Required task:
Copy out every line of the listing below word for word.

* start Information supplied *

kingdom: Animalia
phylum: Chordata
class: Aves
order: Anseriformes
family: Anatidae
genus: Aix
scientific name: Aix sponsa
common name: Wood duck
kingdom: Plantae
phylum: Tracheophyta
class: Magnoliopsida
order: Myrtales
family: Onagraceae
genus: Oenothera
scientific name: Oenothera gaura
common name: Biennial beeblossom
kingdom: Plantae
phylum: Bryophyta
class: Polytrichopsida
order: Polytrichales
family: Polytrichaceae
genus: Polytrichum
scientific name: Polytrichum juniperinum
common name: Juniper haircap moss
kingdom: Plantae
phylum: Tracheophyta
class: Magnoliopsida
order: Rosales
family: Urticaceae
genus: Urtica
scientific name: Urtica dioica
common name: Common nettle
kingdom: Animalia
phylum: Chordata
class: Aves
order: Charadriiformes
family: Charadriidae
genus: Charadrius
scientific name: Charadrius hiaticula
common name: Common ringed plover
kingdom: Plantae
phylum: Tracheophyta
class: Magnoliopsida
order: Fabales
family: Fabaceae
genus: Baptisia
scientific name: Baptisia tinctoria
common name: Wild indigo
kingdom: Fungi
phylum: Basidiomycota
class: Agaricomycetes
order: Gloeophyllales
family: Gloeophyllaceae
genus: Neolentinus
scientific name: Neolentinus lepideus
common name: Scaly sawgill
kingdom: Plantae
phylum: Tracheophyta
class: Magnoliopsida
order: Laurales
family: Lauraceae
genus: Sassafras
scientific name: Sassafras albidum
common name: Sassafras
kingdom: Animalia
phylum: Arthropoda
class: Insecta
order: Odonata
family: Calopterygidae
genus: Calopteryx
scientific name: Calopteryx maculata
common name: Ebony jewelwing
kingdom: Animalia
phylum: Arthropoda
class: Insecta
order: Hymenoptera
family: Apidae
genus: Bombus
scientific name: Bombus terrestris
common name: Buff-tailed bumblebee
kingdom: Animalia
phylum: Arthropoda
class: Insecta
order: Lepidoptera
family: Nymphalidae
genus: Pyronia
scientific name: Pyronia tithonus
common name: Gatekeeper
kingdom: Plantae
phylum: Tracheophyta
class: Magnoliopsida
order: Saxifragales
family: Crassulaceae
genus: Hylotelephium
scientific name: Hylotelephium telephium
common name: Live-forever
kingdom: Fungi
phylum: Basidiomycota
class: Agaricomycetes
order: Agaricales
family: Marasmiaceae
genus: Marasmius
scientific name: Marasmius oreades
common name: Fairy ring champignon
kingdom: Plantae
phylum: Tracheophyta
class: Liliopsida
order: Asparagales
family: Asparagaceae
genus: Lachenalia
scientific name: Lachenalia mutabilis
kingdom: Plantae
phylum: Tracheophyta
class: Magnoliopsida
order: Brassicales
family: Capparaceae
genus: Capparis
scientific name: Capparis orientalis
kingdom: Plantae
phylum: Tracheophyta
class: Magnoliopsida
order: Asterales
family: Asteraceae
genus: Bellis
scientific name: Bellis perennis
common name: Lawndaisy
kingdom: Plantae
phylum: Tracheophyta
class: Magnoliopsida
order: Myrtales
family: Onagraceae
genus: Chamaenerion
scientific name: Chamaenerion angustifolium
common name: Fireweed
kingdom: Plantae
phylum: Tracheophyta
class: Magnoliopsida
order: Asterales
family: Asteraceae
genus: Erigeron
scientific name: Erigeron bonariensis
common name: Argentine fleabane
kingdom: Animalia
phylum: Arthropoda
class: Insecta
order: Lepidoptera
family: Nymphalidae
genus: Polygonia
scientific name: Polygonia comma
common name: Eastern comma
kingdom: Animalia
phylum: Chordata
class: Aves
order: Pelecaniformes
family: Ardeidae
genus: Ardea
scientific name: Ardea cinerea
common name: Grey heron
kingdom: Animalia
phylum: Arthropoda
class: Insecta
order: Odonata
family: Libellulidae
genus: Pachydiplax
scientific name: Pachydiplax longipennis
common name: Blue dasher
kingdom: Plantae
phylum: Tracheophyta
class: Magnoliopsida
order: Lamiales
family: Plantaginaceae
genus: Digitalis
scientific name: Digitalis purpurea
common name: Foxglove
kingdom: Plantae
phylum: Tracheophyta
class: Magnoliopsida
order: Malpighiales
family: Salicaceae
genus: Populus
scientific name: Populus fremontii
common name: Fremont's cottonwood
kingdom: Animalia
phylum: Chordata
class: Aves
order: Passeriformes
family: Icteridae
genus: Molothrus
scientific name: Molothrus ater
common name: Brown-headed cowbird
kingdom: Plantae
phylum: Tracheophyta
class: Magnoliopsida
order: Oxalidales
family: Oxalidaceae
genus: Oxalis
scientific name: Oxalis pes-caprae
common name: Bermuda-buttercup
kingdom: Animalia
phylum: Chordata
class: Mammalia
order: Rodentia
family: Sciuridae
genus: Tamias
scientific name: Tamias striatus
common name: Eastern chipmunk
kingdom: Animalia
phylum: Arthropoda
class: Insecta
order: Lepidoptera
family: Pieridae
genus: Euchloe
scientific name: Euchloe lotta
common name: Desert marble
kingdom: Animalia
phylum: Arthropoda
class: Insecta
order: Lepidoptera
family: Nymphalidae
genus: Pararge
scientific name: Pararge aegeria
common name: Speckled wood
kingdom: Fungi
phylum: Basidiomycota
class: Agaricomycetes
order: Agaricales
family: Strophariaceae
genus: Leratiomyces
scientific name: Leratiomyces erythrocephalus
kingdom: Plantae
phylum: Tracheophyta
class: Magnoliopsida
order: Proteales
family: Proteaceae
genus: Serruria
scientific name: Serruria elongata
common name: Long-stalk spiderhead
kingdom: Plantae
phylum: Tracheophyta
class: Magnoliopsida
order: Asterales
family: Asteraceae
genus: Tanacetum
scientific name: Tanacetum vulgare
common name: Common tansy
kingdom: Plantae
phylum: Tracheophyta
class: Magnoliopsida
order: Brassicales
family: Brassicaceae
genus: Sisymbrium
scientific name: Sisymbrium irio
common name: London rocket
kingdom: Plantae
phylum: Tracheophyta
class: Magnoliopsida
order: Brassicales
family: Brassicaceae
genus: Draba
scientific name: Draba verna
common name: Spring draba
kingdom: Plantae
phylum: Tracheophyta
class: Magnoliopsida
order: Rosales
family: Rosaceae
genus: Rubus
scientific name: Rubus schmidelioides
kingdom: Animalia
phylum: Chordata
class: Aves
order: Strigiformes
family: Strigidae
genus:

* end Information supplied *

Answer for the task:
kingdom: Animalia
phylum: Chordata
class: Aves
order: Anseriformes
family: Anatidae
genus: Aix
scientific name: Aix sponsa
common name: Wood duck
kingdom: Plantae
phylum: Tracheophyta
class: Magnoliopsida
order: Myrtales
family: Onagraceae
genus: Oenothera
scientific name: Oenothera gaura
common name: Biennial beeblossom
kingdom: Plantae
phylum: Bryophyta
class: Polytrichopsida
order: Polytrichales
family: Polytrichaceae
genus: Polytrichum
scientific name: Polytrichum juniperinum
common name: Juniper haircap moss
kingdom: Plantae
phylum: Tracheophyta
class: Magnoliopsida
order: Rosales
family: Urticaceae
genus: Urtica
scientific name: Urtica dioica
common name: Common nettle
kingdom: Animalia
phylum: Chordata
class: Aves
order: Charadriiformes
family: Charadriidae
genus: Charadrius
scientific name: Charadrius hiaticula
common name: Common ringed plover
kingdom: Plantae
phylum: Tracheophyta
class: Magnoliopsida
order: Fabales
family: Fabaceae
genus: Baptisia
scientific name: Baptisia tinctoria
common name: Wild indigo
kingdom: Fungi
phylum: Basidiomycota
class: Agaricomycetes
order: Gloeophyllales
family: Gloeophyllaceae
genus: Neolentinus
scientific name: Neolentinus lepideus
common name: Scaly sawgill
kingdom: Plantae
phylum: Tracheophyta
class: Magnoliopsida
order: Laurales
family: Lauraceae
genus: Sassafras
scientific name: Sassafras albidum
common name: Sassafras
kingdom: Animalia
phylum: Arthropoda
class: Insecta
order: Odonata
family: Calopterygidae
genus: Calopteryx
scientific name: Calopteryx maculata
common name: Ebony jewelwing
kingdom: Animalia
phylum: Arthropoda
class: Insecta
order: Hymenoptera
family: Apidae
genus: Bombus
scientific name: Bombus terrestris
common name: Buff-tailed bumblebee
kingdom: Animalia
phylum: Arthropoda
class: Insecta
order: Lepidoptera
family: Nymphalidae
genus: Pyronia
scientific name: Pyronia tithonus
common name: Gatekeeper
kingdom: Plantae
phylum: Tracheophyta
class: Magnoliopsida
order: Saxifragales
family: Crassulaceae
genus: Hylotelephium
scientific name: Hylotelephium telephium
common name: Live-forever
kingdom: Fungi
phylum: Basidiomycota
class: Agaricomycetes
order: Agaricales
family: Marasmiaceae
genus: Marasmius
scientific name: Marasmius oreades
common name: Fairy ring champignon
kingdom: Plantae
phylum: Tracheophyta
class: Liliopsida
order: Asparagales
family: Asparagaceae
genus: Lachenalia
scientific name: Lachenalia mutabilis
kingdom: Plantae
phylum: Tracheophyta
class: Magnoliopsida
order: Brassicales
family: Capparaceae
genus: Capparis
scientific name: Capparis orientalis
kingdom: Plantae
phylum: Tracheophyta
class: Magnoliopsida
order: Asterales
family: Asteraceae
genus: Bellis
scientific name: Bellis perennis
common name: Lawndaisy
kingdom: Plantae
phylum: Tracheophyta
class: Magnoliopsida
order: Myrtales
family: Onagraceae
genus: Chamaenerion
scientific name: Chamaenerion angustifolium
common name: Fireweed
kingdom: Plantae
phylum: Tracheophyta
class: Magnoliopsida
order: Asterales
family: Asteraceae
genus: Erigeron
scientific name: Erigeron bonariensis
common name: Argentine fleabane
kingdom: Animalia
phylum: Arthropoda
class: Insecta
order: Lepidoptera
family: Nymphalidae
genus: Polygonia
scientific name: Polygonia comma
common name: Eastern comma
kingdom: Animalia
phylum: Chordata
class: Aves
order: Pelecaniformes
family: Ardeidae
genus: Ardea
scientific name: Ardea cinerea
common name: Grey heron
kingdom: Animalia
phylum: Arthropoda
class: Insecta
order: Odonata
family: Libellulidae
genus: Pachydiplax
scientific name: Pachydiplax longipennis
common name: Blue dasher
kingdom: Plantae
phylum: Tracheophyta
class: Magnoliopsida
order: Lamiales
family: Plantaginaceae
genus: Digitalis
scientific name: Digitalis purpurea
common name: Foxglove
kingdom: Plantae
phylum: Tracheophyta
class: Magnoliopsida
order: Malpighiales
family: Salicaceae
genus: Populus
scientific name: Populus fremontii
common name: Fremont's cottonwood
kingdom: Animalia
phylum: Chordata
class: Aves
order: Passeriformes
family: Icteridae
genus: Molothrus
scientific name: Molothrus ater
common name: Brown-headed cowbird
kingdom: Plantae
phylum: Tracheophyta
class: Magnoliopsida
order: Oxalidales
family: Oxalidaceae
genus: Oxalis
scientific name: Oxalis pes-caprae
common name: Bermuda-buttercup
kingdom: Animalia
phylum: Chordata
class: Mammalia
order: Rodentia
family: Sciuridae
genus: Tamias
scientific name: Tamias striatus
common name: Eastern chipmunk
kingdom: Animalia
phylum: Arthropoda
class: Insecta
order: Lepidoptera
family: Pieridae
genus: Euchloe
scientific name: Euchloe lotta
common name: Desert marble
kingdom: Animalia
phylum: Arthropoda
class: Insecta
order: Lepidoptera
family: Nymphalidae
genus: Pararge
scientific name: Pararge aegeria
common name: Speckled wood
kingdom: Fungi
phylum: Basidiomycota
class: Agaricomycetes
order: Agaricales
family: Strophariaceae
genus: Leratiomyces
scientific name: Leratiomyces erythrocephalus
kingdom: Plantae
phylum: Tracheophyta
class: Magnoliopsida
order: Proteales
family: Proteaceae
genus: Serruria
scientific name: Serruria elongata
common name: Long-stalk spiderhead
kingdom: Plantae
phylum: Tracheophyta
class: Magnoliopsida
order: Asterales
family: Asteraceae
genus: Tanacetum
scientific name: Tanacetum vulgare
common name: Common tansy
kingdom: Plantae
phylum: Tracheophyta
class: Magnoliopsida
order: Brassicales
family: Brassicaceae
genus: Sisymbrium
scientific name: Sisymbrium irio
common name: London rocket
kingdom: Plantae
phylum: Tracheophyta
class: Magnoliopsida
order: Brassicales
family: Brassicaceae
genus: Draba
scientific name: Draba verna
common name: Spring draba
kingdom: Plantae
phylum: Tracheophyta
class: Magnoliopsida
order: Rosales
family: Rosaceae
genus: Rubus
scientific name: Rubus schmidelioides
kingdom: Animalia
phylum: Chordata
class: Aves
order: Strigiformes
family: Strigidae
genus:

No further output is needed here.